The seed will be in the output of the run.

General Info

In our regular regression tests, we can see all the details about either planning or execution but this means we need to run the same query under different configs/cluster setups again and again, which is not really maintanable.

When we don't care about the internals of how planning/execution is done but the correctness, especially with different configs this infrastructure can be used.

With check-arbitrary-configs target, the following happens:

  • a bunch of configs are loaded, which are defined in config.py.

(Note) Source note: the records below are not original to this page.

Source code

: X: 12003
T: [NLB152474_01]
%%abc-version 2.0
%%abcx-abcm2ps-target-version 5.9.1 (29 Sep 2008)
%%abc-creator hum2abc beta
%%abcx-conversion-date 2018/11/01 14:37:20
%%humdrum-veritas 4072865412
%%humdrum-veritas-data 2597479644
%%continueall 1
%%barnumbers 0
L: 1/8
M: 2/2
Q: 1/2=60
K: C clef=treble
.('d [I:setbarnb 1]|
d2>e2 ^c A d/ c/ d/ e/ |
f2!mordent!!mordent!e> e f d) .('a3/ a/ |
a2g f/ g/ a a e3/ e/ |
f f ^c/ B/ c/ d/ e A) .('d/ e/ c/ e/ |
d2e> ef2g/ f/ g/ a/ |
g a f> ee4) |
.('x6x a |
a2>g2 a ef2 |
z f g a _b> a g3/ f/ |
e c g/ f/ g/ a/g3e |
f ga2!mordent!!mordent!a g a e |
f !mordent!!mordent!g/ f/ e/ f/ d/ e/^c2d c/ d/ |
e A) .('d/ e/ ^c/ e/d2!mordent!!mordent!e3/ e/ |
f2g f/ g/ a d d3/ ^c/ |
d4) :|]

These configs have different settings such as different shard count, different citus settings, postgres settings, worker amount, or different metadata.
  • For each config, a separate data directory is created for tests in tmp_citus_test with the config's name.
  • For each config, create_schedule is run on the coordinator to setup the necessary tables.
  • For each config, sql_schedule is run. sql_schedule is run on the coordinator if it is a non-mx cluster. And if it is mx, it is either run on the coordinator or a random worker.
  • Tests results are checked if they match with the expected.

When tests results don't match, you can see the regression diffs in a config's datadir, such as tmp_citus_tests/dataCitusSingleNodeClusterConfig.

We also have a PostgresConfig which runs all the test suite with Postgres. By default configs use regular user, but we have a config to run as a superuser as well.

So the infrastructure tests:

  • Postgres vs Citus
  • Mx vs Non-Mx
  • Superuser vs regular user
  • Arbitrary Citus configs

Adding a new test

When you want to add a new test, you can add the create statements to create_schedule and add the sql queries to sql_schedule. If you are adding Citus UDFs that should be a NO-OP for Postgres, make sure to override the UDFs in postgres.sql.

If the test needs to be skipped in some configs, you can do that by adding the test names in the skip_tests array for each config. The test files associated with the skipped test will be set to empty so the test will pass without the actual test being run.

Adding a new config

You can add your new config to config.py. Make sure to extend either CitusDefaultClusterConfig or CitusMXBaseClusterConfig.

Debugging failures

On the CI, upon a failure, all logfiles will be uploaded as artifacts, so you can check the artifacts tab. All the regressions will be shown as part of the job on CI.

In your local, you can check the regression diffs in config's datadirs as in tmp_citus_tests/dataCitusSingleNodeClusterConfig.